Moreover, the WHOIS information for Respondent’s <perumicrosoft.com> domain name lists “Luis Enrique Varela Ponce” as the registrant. Complainant asserts that Respondent is not licensed to use the MICROSOFT mark. Respondent has not offered any evidence to show that Policy ¶ 4(c)(ii) applies in this case. Therefore, the Panel finds that Respondent is not commonly known by the <perumicrosoft.com> domain name under Policy ¶ 4(c)(ii). See Tercent Inc. v. Lee Yi, FA 139720 (Nat. Arb. Forum Feb. 10, 2003) (stating “nothing in Respondent’s WHOIS information implies that Respondent is ‘commonly known by’ the disputed domain name” as one factor in determining that Policy ¶ 4(c)(ii) does not apply); see also RMO, Inc. v. Burbridge, FA 96949 (Nat. Arb. Forum May 16, 2001) (interpreting Policy ¶ 4(c)(ii) "to require a showing that one has been commonly known by the domain name prior to registration of the domain name to prevail").
The Panel finds that Policy ¶ 4(a)(ii) has been satisfied.

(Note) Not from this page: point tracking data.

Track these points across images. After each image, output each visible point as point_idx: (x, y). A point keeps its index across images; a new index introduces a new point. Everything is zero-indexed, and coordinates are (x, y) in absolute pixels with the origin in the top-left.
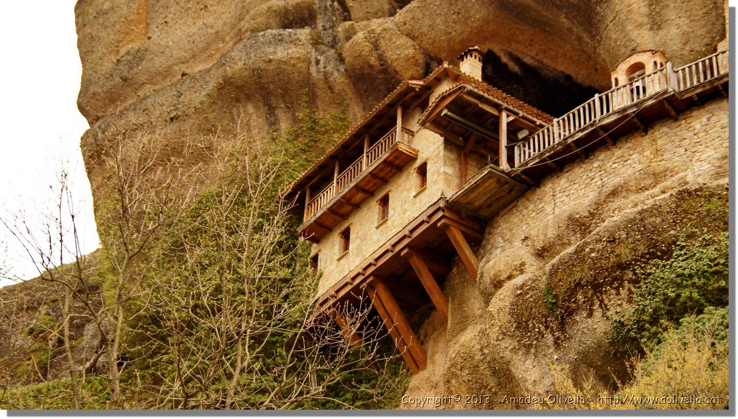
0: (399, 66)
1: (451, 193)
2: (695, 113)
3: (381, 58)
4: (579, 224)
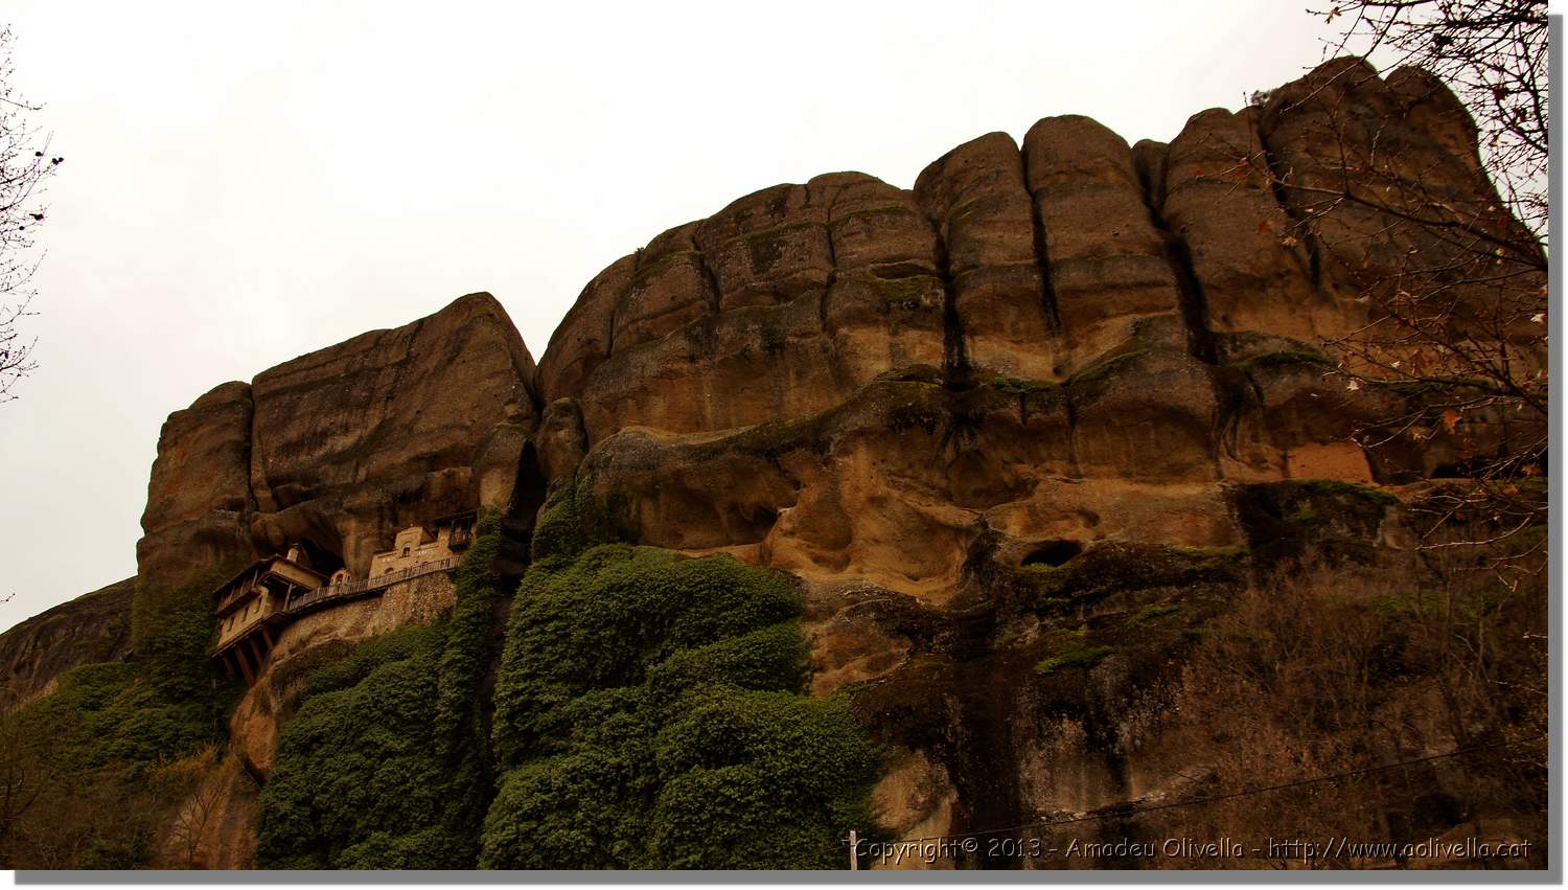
0: (273, 539)
2: (350, 605)
4: (303, 643)
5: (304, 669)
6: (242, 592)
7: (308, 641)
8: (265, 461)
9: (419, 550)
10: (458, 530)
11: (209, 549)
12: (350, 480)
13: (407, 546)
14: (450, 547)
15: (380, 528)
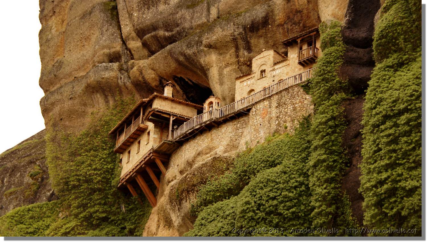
0: (150, 81)
1: (156, 146)
2: (223, 126)
3: (143, 77)
4: (190, 164)
5: (194, 186)
6: (133, 129)
7: (193, 161)
8: (130, 15)
9: (274, 70)
10: (305, 47)
11: (99, 98)
12: (204, 20)
13: (263, 68)
14: (300, 63)
15: (237, 56)
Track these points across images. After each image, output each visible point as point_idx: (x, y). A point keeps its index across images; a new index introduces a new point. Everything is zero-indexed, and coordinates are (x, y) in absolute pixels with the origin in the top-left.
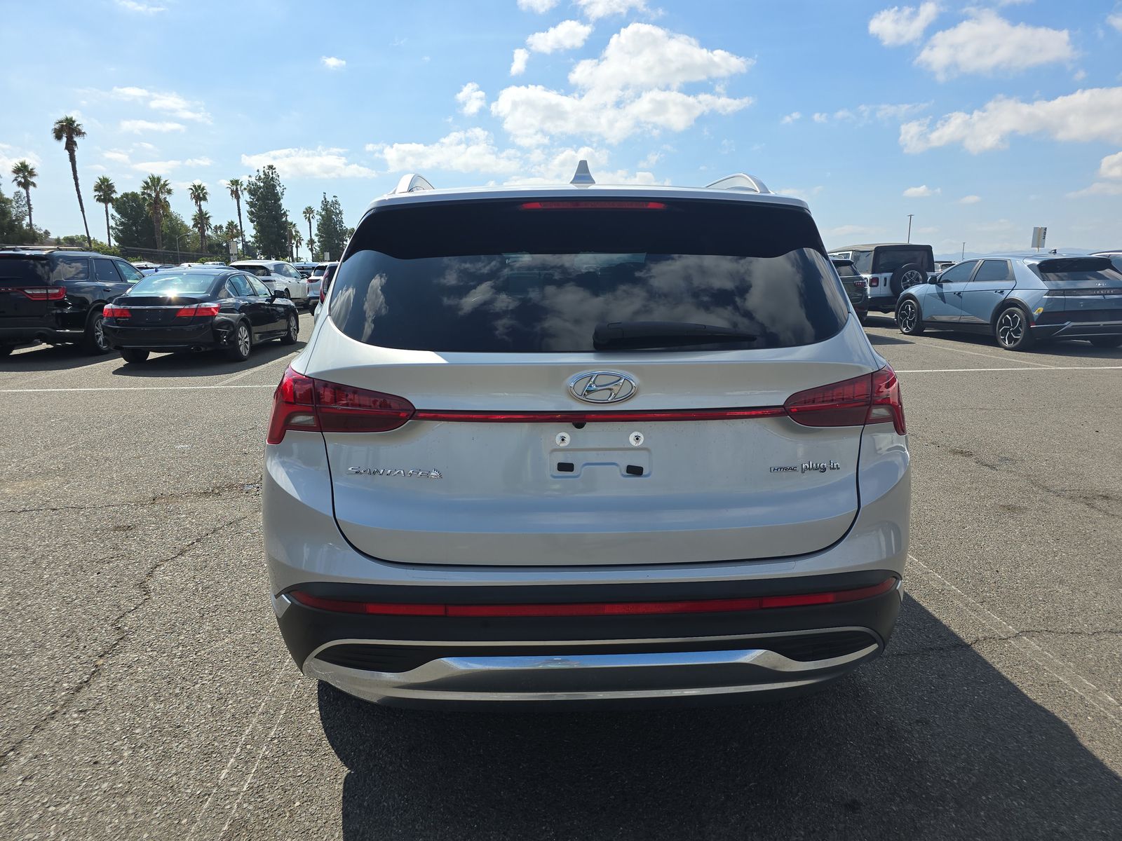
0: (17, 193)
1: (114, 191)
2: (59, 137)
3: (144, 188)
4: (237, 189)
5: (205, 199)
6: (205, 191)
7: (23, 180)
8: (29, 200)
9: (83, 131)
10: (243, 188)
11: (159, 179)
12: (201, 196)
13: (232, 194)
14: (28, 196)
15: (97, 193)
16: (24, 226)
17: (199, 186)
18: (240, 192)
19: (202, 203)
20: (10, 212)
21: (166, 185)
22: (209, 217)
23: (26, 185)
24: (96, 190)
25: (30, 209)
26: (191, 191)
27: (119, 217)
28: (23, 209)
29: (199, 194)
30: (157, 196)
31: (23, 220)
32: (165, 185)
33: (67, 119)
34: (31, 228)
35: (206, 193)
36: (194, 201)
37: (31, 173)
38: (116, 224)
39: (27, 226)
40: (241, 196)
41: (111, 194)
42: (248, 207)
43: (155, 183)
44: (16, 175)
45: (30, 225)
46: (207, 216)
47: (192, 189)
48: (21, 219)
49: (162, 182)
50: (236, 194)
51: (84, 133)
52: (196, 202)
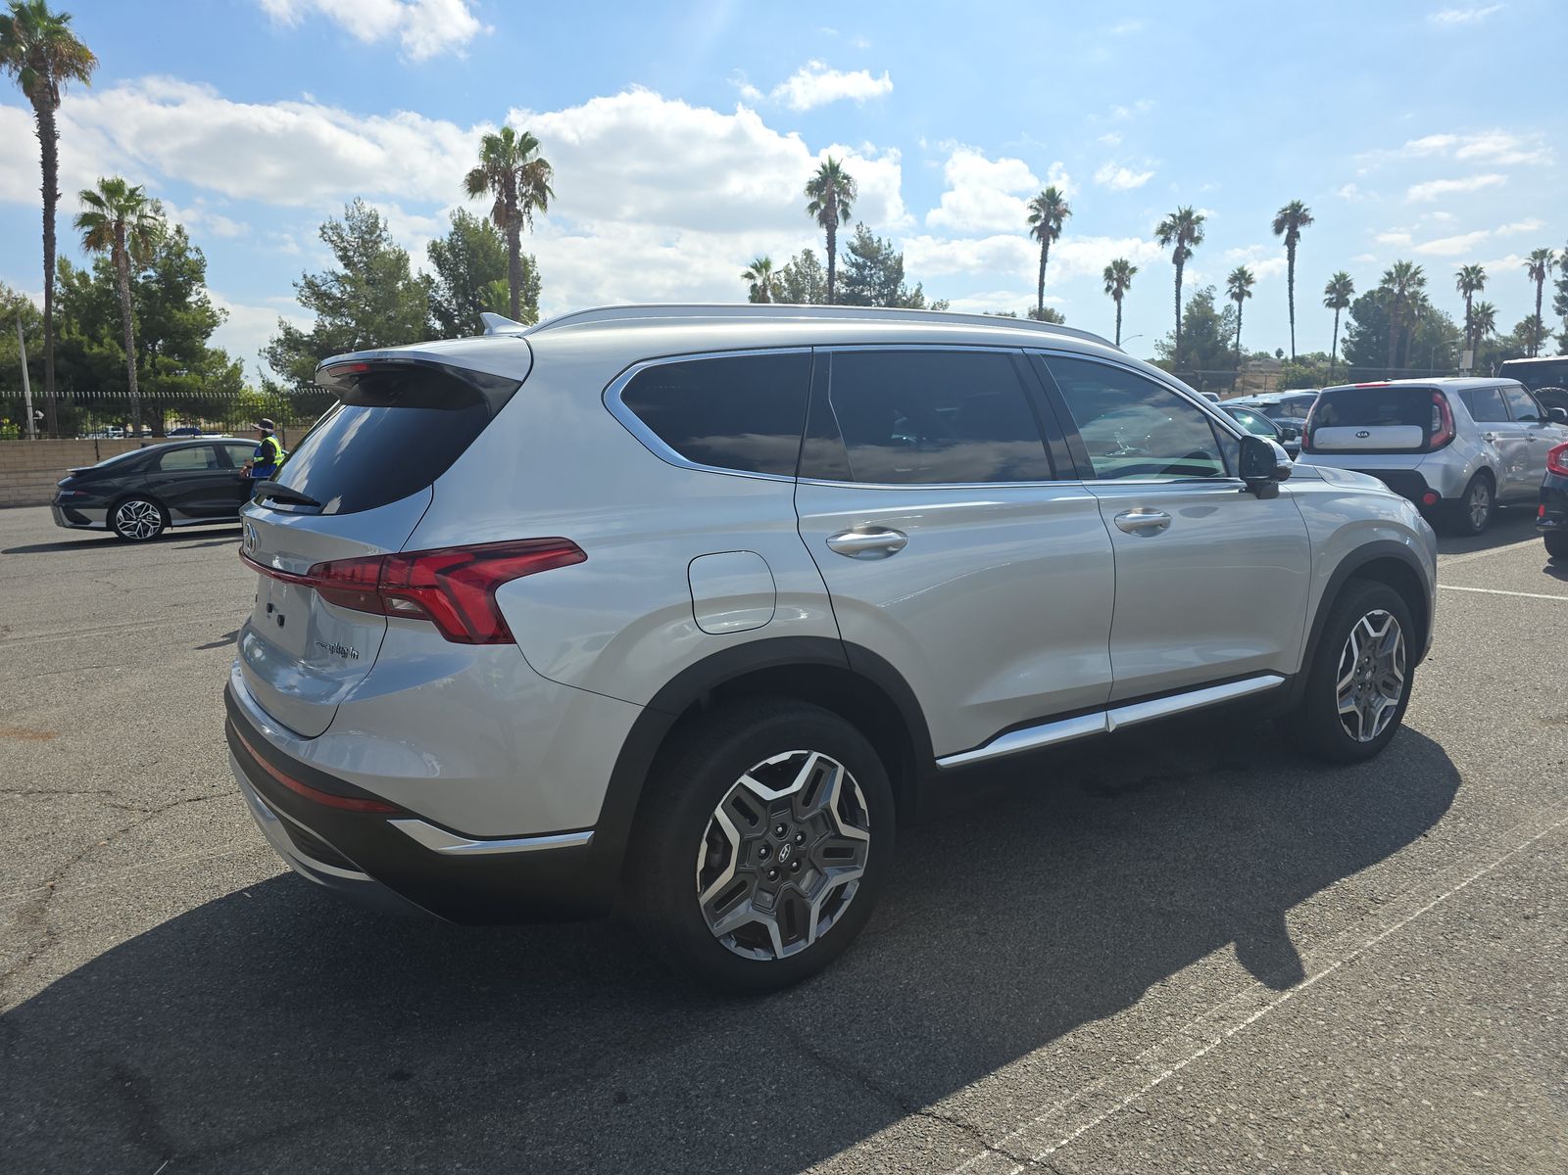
0: (1228, 308)
1: (1352, 291)
2: (1278, 230)
3: (1385, 281)
4: (1542, 265)
5: (1480, 286)
6: (1482, 274)
7: (1237, 291)
8: (1240, 314)
9: (1310, 217)
10: (1552, 261)
11: (1408, 267)
12: (1474, 282)
13: (1531, 274)
14: (1240, 310)
15: (1328, 296)
16: (1229, 347)
17: (1474, 269)
18: (1545, 269)
19: (1475, 293)
20: (1217, 332)
21: (1418, 273)
22: (1493, 312)
23: (1238, 297)
24: (1327, 292)
25: (1239, 324)
26: (1459, 277)
27: (1356, 324)
28: (1231, 326)
29: (1471, 280)
30: (1402, 290)
31: (1230, 339)
32: (1416, 273)
33: (1293, 205)
34: (1237, 349)
35: (1483, 278)
36: (1462, 291)
37: (1249, 281)
38: (1351, 336)
39: (1232, 346)
40: (1547, 275)
41: (1346, 294)
42: (1557, 291)
43: (1404, 273)
44: (1231, 285)
45: (1236, 345)
46: (1490, 311)
47: (1461, 274)
48: (1225, 339)
49: (1412, 270)
50: (1538, 274)
51: (1312, 219)
52: (1465, 293)
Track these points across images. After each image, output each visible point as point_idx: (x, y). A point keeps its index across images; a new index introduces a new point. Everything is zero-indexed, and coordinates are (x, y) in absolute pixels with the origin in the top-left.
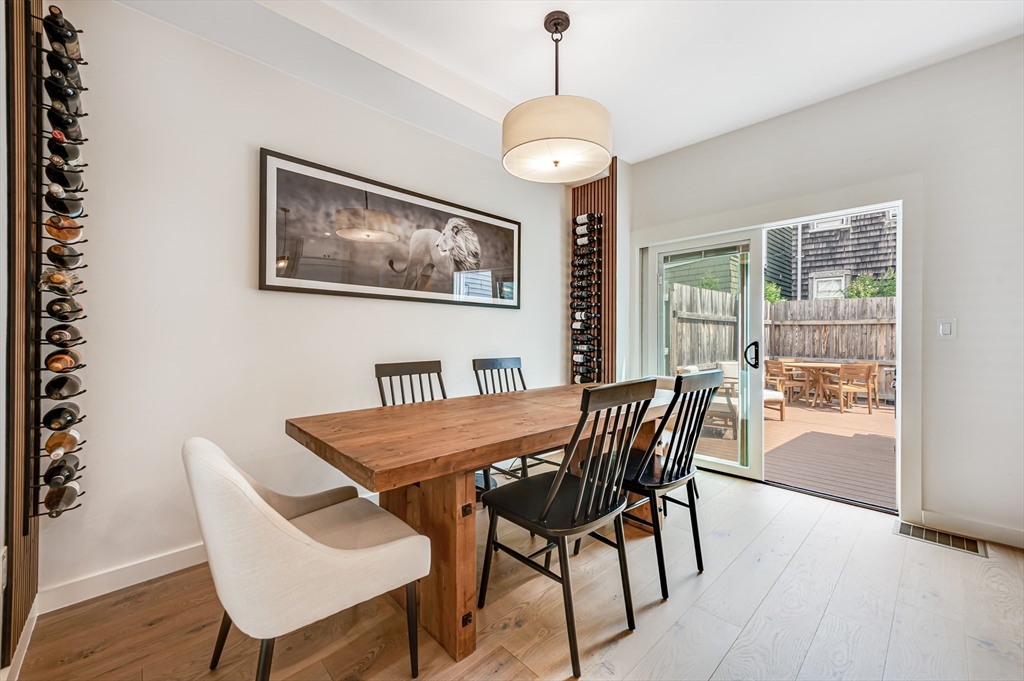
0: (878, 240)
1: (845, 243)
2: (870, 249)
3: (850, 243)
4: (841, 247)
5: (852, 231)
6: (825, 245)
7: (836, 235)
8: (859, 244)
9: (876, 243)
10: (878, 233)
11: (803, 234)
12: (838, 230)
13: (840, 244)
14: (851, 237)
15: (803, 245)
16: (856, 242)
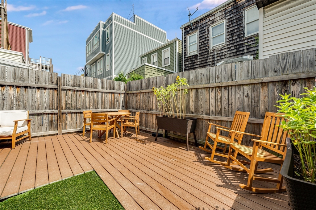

Complainant asserts that Respondent is using the <perumicrosoft.com> domain name to
commercially gain from the confusing similarity between the disputed domain
name and Complainant’s MICROSOFT mark.
The disputed domain name resolves to website that is mostly under
construction, but does contain an advertisement for a company that is unrelated
to Complainant. The Panel agrees with
Complainant’s assertion and finds that Respondent’s conduct constitutes bad
faith registration and use under Policy ¶ 4(b)(iv). See Bank of Am. Corp. v.
The Panel finds that Policy ¶ 4(a)(iii) has been satisfied.
Having established all three elements required under the ICANN Policy, the Panel concludes that relief shall be GRANTED.
Accordingly, it is Ordered that the <perumicrosoft.com> domain name be TRANSFERRED from Respondent to Complainant.